(Aim of the exercise) Exact copies of all entries are needed. Pictures are to be left out.

Machine-readable electronics designs
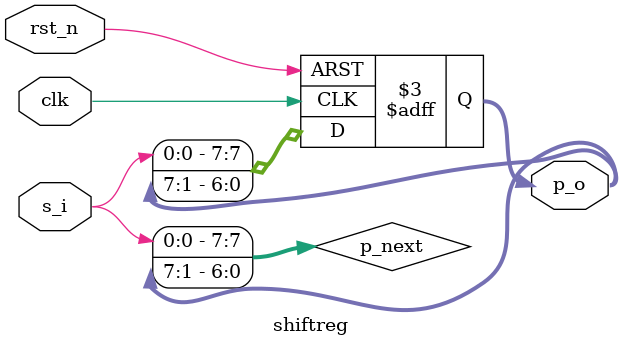
<source format=v>
module shiftreg #(parameter n = 8)(clk,rst_n,s_i,p_o);
    input clk,rst_n,s_i;
    output reg [n-1:0] p_o;

    reg [n-1:0] p_next;

    always @(posedge clk,negedge rst_n)
        begin
            if(!rst_n)
                p_o<=0;
            else
                p_o<=p_next;
        end
    
    assign p_next={s_i,p_o[n-1:1]};

endmodule
</source>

(Answer space)
<source format=v>
module shiftreg #(parameter n = 8)(clk,rst_n,s_i,p_o);
    input clk,rst_n,s_i;
    output reg [n-1:0] p_o;

    reg [n-1:0] p_next;

    always @(posedge clk,negedge rst_n)
        begin
            if(!rst_n)
                p_o<=0;
            else
                p_o<=p_next;
        end
    
    assign p_next={s_i,p_o[n-1:1]};

endmodule
</source>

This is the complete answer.